Hardware RAID Adapters and JBOD

If you've decided to pimp out your system with lots of drives, you'll have some fun trying to find SATA adapters that don't come with RAID.  It's a challenge.  I suppose most manufacturers think, Why wouldn't you want hardware RAID?  Well, when I decide to purchase a competitor's card because your card is a piece of trash, I don't want to lose all my data in the process or have to buy a multi-terabyte array just to play the data shuffle game.

Most adapters at least offer JBOD.  Many better adapters, however, seem to also want to mark each disk they touch.  The result is a disk that is marginally smaller than the original, and tainted with some extra proprietary data.  This comes across as a drive with fewer sectors, meaning that if mdadm puts its metadata at the end of the known device, and you move that device to a system with straight-up SATA, you may not see your metadata!  (It's there, just earlier in the disk than mdadm is expecting, thanks to the hardware adapter from the original system.)
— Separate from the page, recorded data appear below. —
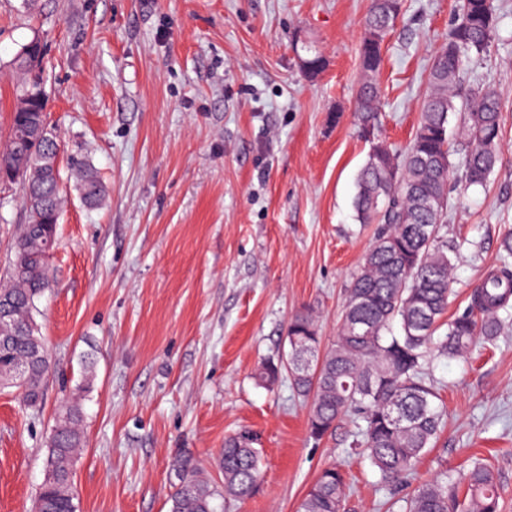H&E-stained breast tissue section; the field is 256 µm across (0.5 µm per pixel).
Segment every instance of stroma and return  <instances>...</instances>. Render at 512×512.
Wrapping results in <instances>:
<instances>
[{
  "label": "stroma",
  "mask_w": 512,
  "mask_h": 512,
  "mask_svg": "<svg viewBox=\"0 0 512 512\" xmlns=\"http://www.w3.org/2000/svg\"><path fill=\"white\" fill-rule=\"evenodd\" d=\"M486 53L463 89L502 94L501 160L486 187L453 188L443 232L456 241L448 311L462 312L512 225V0H496ZM370 0H0V146L11 130V60L45 48L49 127L60 145L66 199L35 321L51 355L39 410L0 389V512H31L45 478L46 441L85 366V446L75 466L78 512H168L172 460L188 453L220 482L224 439L261 438L252 498L224 512H297L318 473L339 464L345 512H388L410 487L379 484L345 417L322 440L288 379L253 375L288 352L287 326L313 314L323 344L374 240L353 208L369 144L358 127L362 22ZM457 0H402L383 46L376 139H412L435 51ZM319 51L306 76L300 59ZM107 186L80 199L73 159ZM21 183L0 184V276L26 221ZM447 409L419 479L471 457L495 466L512 512V325L496 346L433 363Z\"/></svg>",
  "instance_id": "obj_1"
}]
</instances>
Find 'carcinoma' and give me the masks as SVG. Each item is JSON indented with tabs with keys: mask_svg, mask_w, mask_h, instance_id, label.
<instances>
[{
	"mask_svg": "<svg viewBox=\"0 0 512 512\" xmlns=\"http://www.w3.org/2000/svg\"><path fill=\"white\" fill-rule=\"evenodd\" d=\"M401 0H372L363 23L360 46L362 82L357 120L370 137L380 100L378 76L382 46ZM497 24L494 0H460L458 22L429 71L431 92L407 148L396 153L370 141L357 178L354 209L362 224L383 221L363 263L346 290L336 339L320 350L321 336L312 315L296 313L288 323V362L268 361L256 378L274 385L287 372L296 394L310 403V437L321 440L338 420H356L355 446L362 449L379 482L397 486L415 479L417 465L434 447L446 416L438 403L427 368L436 359H460L478 339L495 343L512 320V231L500 243L496 264L487 272L463 312L448 321L451 276L457 244L441 234L448 220L453 182L484 187L500 158L501 100L493 86L461 93L463 59L480 56ZM11 132L0 149V167L20 173L27 222L13 247L9 279L0 293L10 300L16 324L0 353V382L22 390L36 405L43 396L50 363L36 366L23 379L13 366L28 357L39 339L33 314L51 285L50 252L56 245L61 204L57 141L28 144L45 121L44 83L24 76L16 94ZM464 108L453 142L451 117ZM461 153L460 173L452 157ZM76 189L90 207L98 205L106 186L89 163L75 167ZM444 333H439V330ZM83 409L73 398L63 404L47 442L45 480L37 501L41 512H77L72 461L84 444ZM258 436L240 431L224 439L219 468L222 483L203 476L195 458L179 454L172 467L178 483L169 512H224L230 501L244 502L255 491L261 472ZM346 477L337 466L323 469L301 500L298 512H343ZM404 512H501L494 465L477 459L458 479L444 472L418 483Z\"/></svg>",
	"mask_w": 512,
	"mask_h": 512,
	"instance_id": "cac0c4a2",
	"label": "carcinoma"
}]
</instances>
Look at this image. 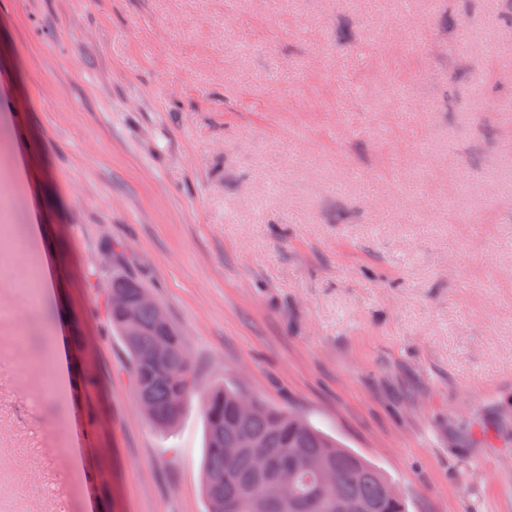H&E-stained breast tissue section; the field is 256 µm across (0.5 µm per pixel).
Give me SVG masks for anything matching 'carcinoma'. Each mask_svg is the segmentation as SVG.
Segmentation results:
<instances>
[{"label":"carcinoma","mask_w":512,"mask_h":512,"mask_svg":"<svg viewBox=\"0 0 512 512\" xmlns=\"http://www.w3.org/2000/svg\"><path fill=\"white\" fill-rule=\"evenodd\" d=\"M147 291L139 281L114 269L103 291V311L119 336L130 360V375L137 402L149 404L146 420L162 433L179 424L185 399L197 390V375L179 327L172 321H156L154 310L142 308L137 325L112 307V295L130 300ZM164 343L168 353L160 365L146 360ZM241 390L221 382L212 385L202 399L206 479L202 489L206 512H408L393 482L375 464L343 446L309 420L258 397L255 408L244 418L239 411ZM250 438L266 448L271 464L286 465L293 472L288 496L263 505L272 496L257 475V463L242 440ZM334 475L335 486L321 488L325 472Z\"/></svg>","instance_id":"cac0c4a2"}]
</instances>
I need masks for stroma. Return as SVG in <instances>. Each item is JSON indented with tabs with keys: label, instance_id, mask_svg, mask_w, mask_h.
Returning a JSON list of instances; mask_svg holds the SVG:
<instances>
[{
	"label": "stroma",
	"instance_id": "35a3bbf8",
	"mask_svg": "<svg viewBox=\"0 0 512 512\" xmlns=\"http://www.w3.org/2000/svg\"><path fill=\"white\" fill-rule=\"evenodd\" d=\"M112 250L201 389L512 512V0H0V512H205ZM146 292L139 281L125 273L112 269V281L103 291V311L112 326V332L119 336L130 360V375L138 404L147 402L141 410L146 420L162 433H170L179 424L185 399L197 390V375L187 351L184 337L179 327L169 319L162 306L150 295L142 294L137 302L131 303ZM122 308L127 319L134 323L138 309L142 305L156 308L158 323L153 309L139 311L137 325H130L123 312L112 307ZM159 343L168 347V353L161 365L146 360Z\"/></svg>",
	"mask_w": 512,
	"mask_h": 512
}]
</instances>
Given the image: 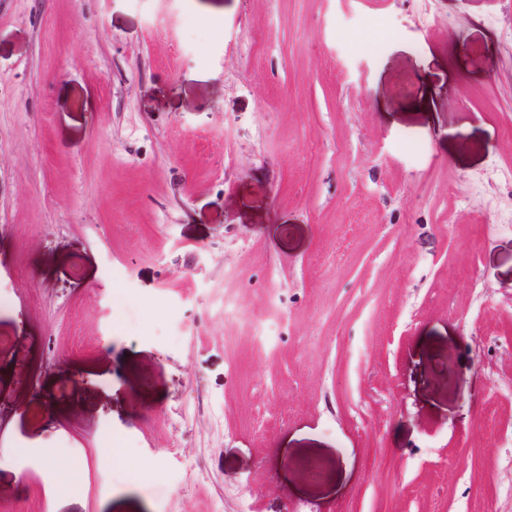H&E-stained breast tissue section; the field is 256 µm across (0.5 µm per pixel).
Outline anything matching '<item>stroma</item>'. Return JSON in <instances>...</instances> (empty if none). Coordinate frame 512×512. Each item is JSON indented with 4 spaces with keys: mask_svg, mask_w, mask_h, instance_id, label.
I'll list each match as a JSON object with an SVG mask.
<instances>
[{
    "mask_svg": "<svg viewBox=\"0 0 512 512\" xmlns=\"http://www.w3.org/2000/svg\"><path fill=\"white\" fill-rule=\"evenodd\" d=\"M2 447L76 472L0 512H512V0H0ZM41 461L51 473L57 485H69L73 478L74 466L68 462H62L54 451L45 448L41 454Z\"/></svg>",
    "mask_w": 512,
    "mask_h": 512,
    "instance_id": "stroma-1",
    "label": "stroma"
}]
</instances>
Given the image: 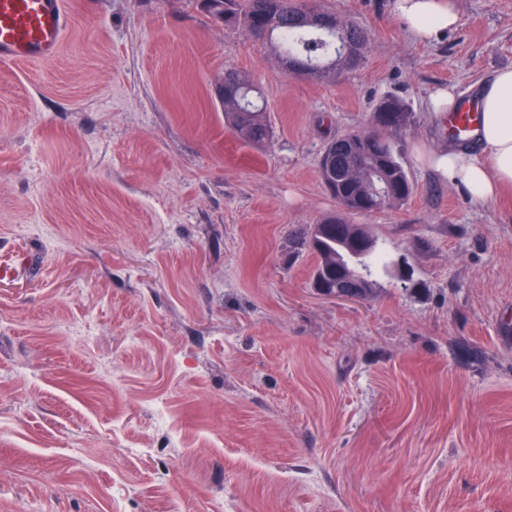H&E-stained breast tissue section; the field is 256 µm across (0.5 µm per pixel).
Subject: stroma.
I'll list each match as a JSON object with an SVG mask.
<instances>
[{
    "label": "stroma",
    "mask_w": 512,
    "mask_h": 512,
    "mask_svg": "<svg viewBox=\"0 0 512 512\" xmlns=\"http://www.w3.org/2000/svg\"><path fill=\"white\" fill-rule=\"evenodd\" d=\"M45 65L0 62V512H512V188L474 204L417 159L428 106L512 66V0L414 40L393 0H320L371 36L293 76L209 0H64ZM251 74L274 137L224 122ZM413 180L351 216L411 276L311 285L318 162L387 95Z\"/></svg>",
    "instance_id": "35a3bbf8"
}]
</instances>
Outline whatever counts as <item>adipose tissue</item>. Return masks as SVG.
Here are the masks:
<instances>
[{
  "mask_svg": "<svg viewBox=\"0 0 512 512\" xmlns=\"http://www.w3.org/2000/svg\"><path fill=\"white\" fill-rule=\"evenodd\" d=\"M395 12L410 35L426 42L456 27L457 0H395ZM479 124L471 147L431 151L426 162L450 182L462 185L474 203L492 201L512 185V67L496 71L477 94Z\"/></svg>",
  "mask_w": 512,
  "mask_h": 512,
  "instance_id": "adipose-tissue-1",
  "label": "adipose tissue"
}]
</instances>
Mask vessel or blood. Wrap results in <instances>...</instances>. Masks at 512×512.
<instances>
[{"mask_svg": "<svg viewBox=\"0 0 512 512\" xmlns=\"http://www.w3.org/2000/svg\"><path fill=\"white\" fill-rule=\"evenodd\" d=\"M67 28L64 0H0V61L40 64L56 59ZM477 112L463 102L448 115V134L470 138Z\"/></svg>", "mask_w": 512, "mask_h": 512, "instance_id": "vessel-or-blood-1", "label": "vessel or blood"}]
</instances>
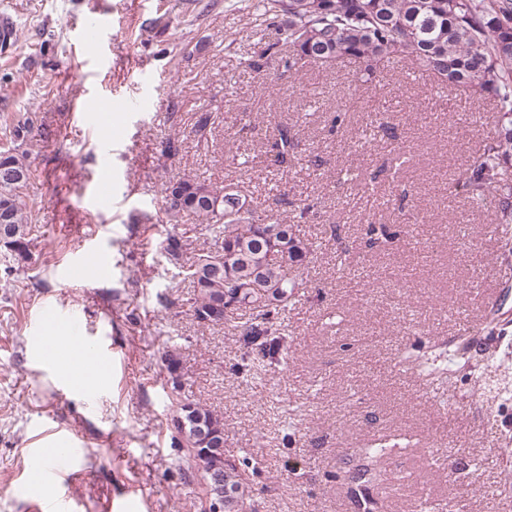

One benefit of partitioning a disk like this is that you can insulate mdadm from the adapter's insanity.  The metadata will reside at the end of the partition instead of the end of the known drive.  Migrating from one RAID controller to other, or to a standard SATA adapter, should be a little more safe, although I can't really speak much from experience concerning switching RAID adapters.  In any case, another option is, of course, to have mdadm use a different version of metadata.  Most of my arrays use version 1.2.  There are a few choices, and according to the documentation they put the actual metadata at different locations on the drive.  This may be a beneficial alternative, but is really probably a moot point if you RAID your partitions instead of the physical drive units.